17:13And though Pope Francis' role was largely symbolic, it was also critical.
17:17The Vatican doesn't have exports, and it doesn't have financial strings to dangle
17:21as incentives for global compromise, but it does have moral authority.
17:25The result was nothing short of history-making, with Cuba releasing Gross, and the subsequent
17:30period of tenuous diplomacy that Cuba and America shared.
17:33And though it didn't last long under the Trump administration, in early 2025 the Vatican
17:37played a pivotal role in the release of 500 Cuban prisoners, with American Cardinal Sean
17:41O'Malley relaying messages from the Vatican to both Cuban and American officials.
17:46Relative to the size of the state, the Vatican holds real power, but that power is vested
17:51in the country's conflation with the central authority of one of the world's largest
17:56meaning it isn't grounded in the factors typically considered when gauging power.
18:00In terms of traditional hard power—the economic levers, the physical imports and exports,
18:05the military might, the human resources, the sticks and carrots—the Holy See's Vatican
18:10flatly has none—singularly, the least out of any sovereign state.

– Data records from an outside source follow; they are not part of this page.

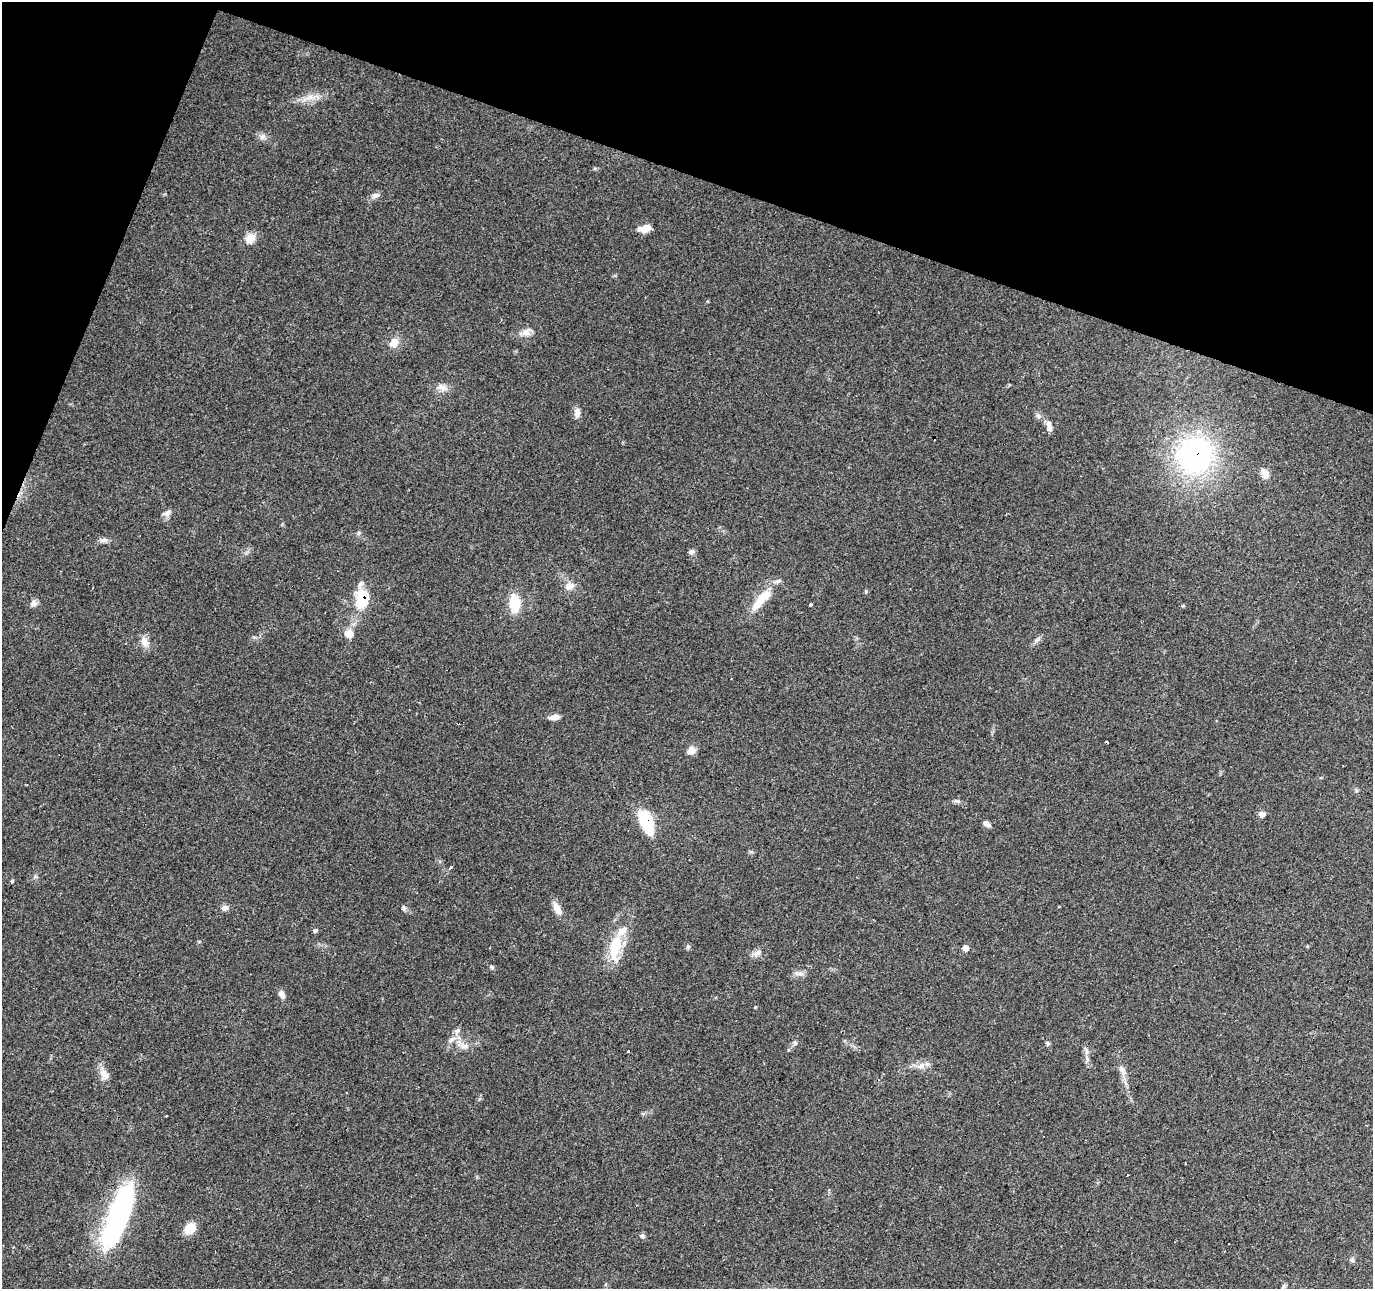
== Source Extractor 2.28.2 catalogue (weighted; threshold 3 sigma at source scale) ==
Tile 2 of 4 x 4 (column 2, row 1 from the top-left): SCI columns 1380-2750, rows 4138-5424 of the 5493 x 5634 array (HDU 1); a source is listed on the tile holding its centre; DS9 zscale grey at full resolution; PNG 1375 x 1291 px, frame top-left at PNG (2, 2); no overlay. Shown black and unused: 17% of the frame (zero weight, under 2 of 3 exposures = <1% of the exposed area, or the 3 px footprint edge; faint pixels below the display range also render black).
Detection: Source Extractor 2.28.2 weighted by HDU 2 'WHT'; one run over the whole footprint, this tile lists its part. Background 0.0634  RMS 0.0049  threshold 0.022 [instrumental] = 3 sigma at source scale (4.5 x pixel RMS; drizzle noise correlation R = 1.50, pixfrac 1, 0.0396/0.0396 arcsec/px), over >= 5 px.
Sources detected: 75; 2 inside a brighter object's white glare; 8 cosmic-ray / hot-pixel residue — not listed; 3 inside a brighter listed object's ellipse — not listed separately; the other 62 listed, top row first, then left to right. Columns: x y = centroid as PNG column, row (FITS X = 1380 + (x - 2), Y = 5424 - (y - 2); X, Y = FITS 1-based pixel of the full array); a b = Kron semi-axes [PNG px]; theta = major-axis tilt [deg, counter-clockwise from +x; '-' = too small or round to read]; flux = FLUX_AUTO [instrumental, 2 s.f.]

18:15The Holy See can speak its mind on any and all issues, but if push comes to shove, it
18:20really can't do anything about it.
18:22So the state deals in soft power, with 117 nunciators as the physical manifestation of
18:27a remarkably capable diplomatic arm that deals in the gentle nudging.
18:32Soft power without any hard power to back it is limited, too.
18:35Beyond public kudos, the Holy See doesn't have anything to offer.
18:39Beyond public condemnation, the Holy See doesn't have anything to force one's hand—and
18:43it knows as much.
18:44Whether cloning at the UN, or relations between the US and Cuba, the Holy See has a knack
18:49for backing winners—finding broadly reasonable positions with largely appealing moral backing
18:54that few will take major issue with.
18:56It fosters positive outcomes in diplomacy by backing popular positions.
19:01Consider what the Holy See doesn't pursue in international diplomacy, for example—consider
19:06abortion.
19:07The same logic that informs the Holy See's stance on stem cells and therapeutic cloning
19:11doesn't differ from that which informs its stance on abortion.
19:15Life begins at conception, in the Church's view, so abortion essentially represents that
19:20same evil of harvesting embryonic stem cells.
19:22But rather than boisterously and defiantly pursuing anti-abortion legislation on the
19:27international level, the Holy See lets it lie.
19:31Rather than a little dog with a big bark, the Holy See is the very smallest dog that
19:35has a bark at all.
19:37Perhaps then, the Holy See's greatest strength of all as a sovereign state is its recognition
19:41of the limitations of its own sovereignty.